- _Fragment tekstu_:
=======

Po co są szkoły? Oczywiste pytanie stanie się nie tak oczywiste, jeżeli umieścimy je w XXI wieku. Kilkadziesiąt lat temu szkoła była ostoją wiedzy, oknem na świat, swoistym bankiem edukacyjnym. Posiadała pomoce naukowe niedostępne w domu (taki ścienne atlasy czy nawet globusy rzadko kiedy były wyposażeniem domów). Slajdy, przezrocza, plansze…
Sam nauczyciel był encyklopedią, pokazywał świat nieznany z domu, co cudownie zauważył Zbigniew Herbert w wierszu „Pan od przyrody”:
on nas wprowadził
przez złoty binokular
w intymne życie
naszego pradziadka
pantofelka
Dziś jest zgoła inaczej. Miejsce encyklopedii zajęła Wikipedia. Świat raczej przybliży nam program podróżniczy (od Neli rozpoczynając) niż pan/pani od geografii. Angielskiego nauczymy się dzięki minecraftowi, a historia – tylko Bez cenzury… Edukacja młodych przebiega dwutorowo – chodzą do szkoły, ale uczą się także w ciekawszym dla nich świecie w Internecie.

=======

- _Dostarczone linijki_:
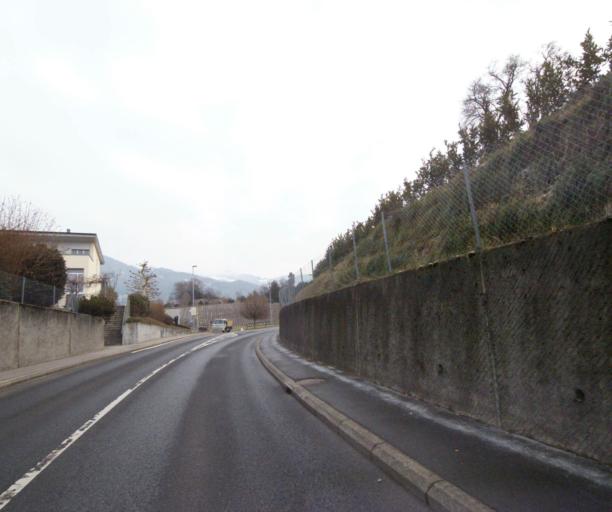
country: CH
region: Vaud
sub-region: Riviera-Pays-d'Enhaut District
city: La Tour-de-Peilz
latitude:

=======

- _Polecenie pisemne 1_: Który wiersz Zbigniewa Herberta przywołuje tekst o szkołach?
- _Polecenie pisemne 2_: Dopisz dalszy ciąg tekstu o szkołach, zaczynając od miejsca po jego ostatnim zdaniu.
Linijki stanowią osobny materiał, odrębny od tekstu o szkołach.

- _Odpowiedź 1_: „Pan od przyrody”.

- _Odpowiedź 2_:
Informatyka jest na pozycji wyjątkowej, gdyż należy jej uczyć w oparciu o urządzenia, komputery. Zazwyczaj te, które oferuje uczniowi szkoła, to komputery nienadające się jeszcze do muzeum (polecam http://www.muzeumkomputerow.edu.pl/ ), ale też coraz mniej pozwalające na uczenie (jeszcze w tym roku miałem dwie jednostki z przestrzenią RAM 512 MB). Komputery, którymi dysponują nasi uczniowie w swoich domach zazwyczaj wyprzedzają szkolne o kilkanaście lat… Co więcej – większość z nich oparta jest o powszechnie używany system operacyjny Windows. Tak jest, bo nie kupisz komputera bez systemu, a innego nie ma… I tu właśnie znalazłem miejsce na powrót do szkoły ciekawszej od tego, co uczniowie mają w domu. Trudno uczyć o Windowsie kogoś, kto pracuje na tymże systemie od kilku lat. Co innego taki Linux!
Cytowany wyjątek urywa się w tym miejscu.